This is hubris, but not American hubris. America wasn't about people of different religions, broadly conceived. To say otherwise remains the Big Lie of contemporary liberalism.
The Founders sought to create a unique home for mostly English Christian diversity, which meant Protestantism in relation to Catholicism, where its citizens would "assume among the powers of the earth, the separate and equal station to which the Laws of Nature and of Nature's God entitle them".
Classical liberalism in America was as much a creature of Protestant Christianity as it was of the Enlightenment. It wouldn't have existed without the unique history and interaction of the two phenomena. By importing non-Christian religion into the Founders' equation as liberals do today, however, private hostility among Christians has been all but replaced by public hostility toward Christians. Some parties actually want to kill Christians just as much as some Protestants and Catholics once upon a time wanted to kill each other. Some think that's actually their plan.
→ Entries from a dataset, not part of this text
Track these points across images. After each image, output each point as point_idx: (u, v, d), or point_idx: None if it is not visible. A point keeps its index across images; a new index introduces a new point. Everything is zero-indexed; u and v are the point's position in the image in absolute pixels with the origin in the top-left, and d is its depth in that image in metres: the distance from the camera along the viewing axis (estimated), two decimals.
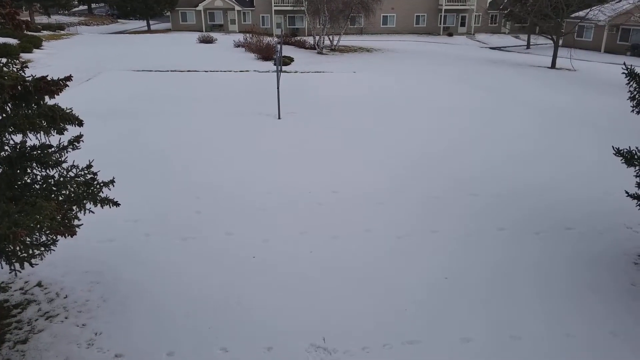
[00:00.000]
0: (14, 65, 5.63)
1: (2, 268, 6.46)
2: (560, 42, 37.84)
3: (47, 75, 5.56)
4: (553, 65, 36.16)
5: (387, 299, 8.10)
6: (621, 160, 9.06)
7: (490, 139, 17.03)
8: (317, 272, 8.85)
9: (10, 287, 7.99)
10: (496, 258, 9.43)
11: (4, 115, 5.64)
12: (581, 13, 40.48)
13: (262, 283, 8.46)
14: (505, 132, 17.99)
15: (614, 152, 9.13)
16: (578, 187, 12.91)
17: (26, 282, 8.16)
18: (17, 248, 5.39)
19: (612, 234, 10.41)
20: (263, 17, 59.24)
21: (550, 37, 37.96)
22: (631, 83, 8.88)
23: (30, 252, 5.60)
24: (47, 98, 5.68)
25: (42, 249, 6.00)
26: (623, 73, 8.96)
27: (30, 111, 5.60)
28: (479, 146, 16.24)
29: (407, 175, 13.56)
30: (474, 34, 61.63)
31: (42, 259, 6.33)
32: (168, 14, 62.15)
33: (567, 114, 21.01)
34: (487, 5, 61.73)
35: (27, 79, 5.44)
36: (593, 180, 13.37)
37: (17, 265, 5.81)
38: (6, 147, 6.22)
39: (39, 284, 8.13)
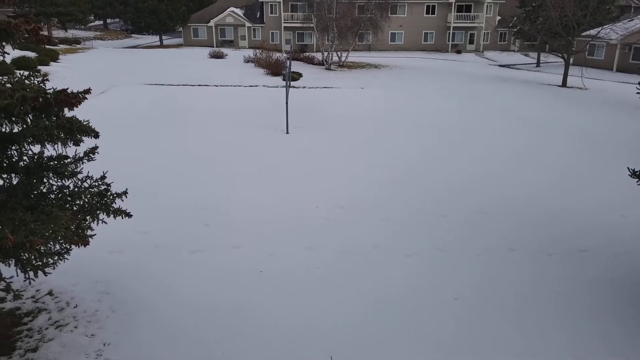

It's been a recipe for disaster, and we're living it more and more.
It was a difficult enough game of chess before non-Christianity got introduced. The history of Protestant-Catholic relations in America proves that. But now it's 3-D chess, and very few can play that game, or want to.
But the last person who is going to reset this game board, touted by Goldberg, is the atheist George Will, an open borders libertarian who wants any and every immigrant who can get here to come here. Nor, frankly, will the Catholic enthusiasts at First Things Magazine be of much help. They are not inspired by American sensibilities, by definition, and represent Protestantism's fiercest theological opponents and are at the same time Catholic illegal immigrants' most practical defenders. Their loyalty is plain. All the ills of America and the West they blame on both the Enlightenment and Protestantism.
Both of these parties, ostensibly opposed to each other, seem to agree on one thing: reducing the Protestants to minority status.
The hatred for what we were and what we are, coming from our supposed allies on the right, should astonish more Republican voters.
Jews now have Israel, thanks to the West. They should move there. Muslims have Arabia, and much more. We don't need them here. Catholics have Rome.
America is the once and future home of Protestantism. Everyone deserves a home.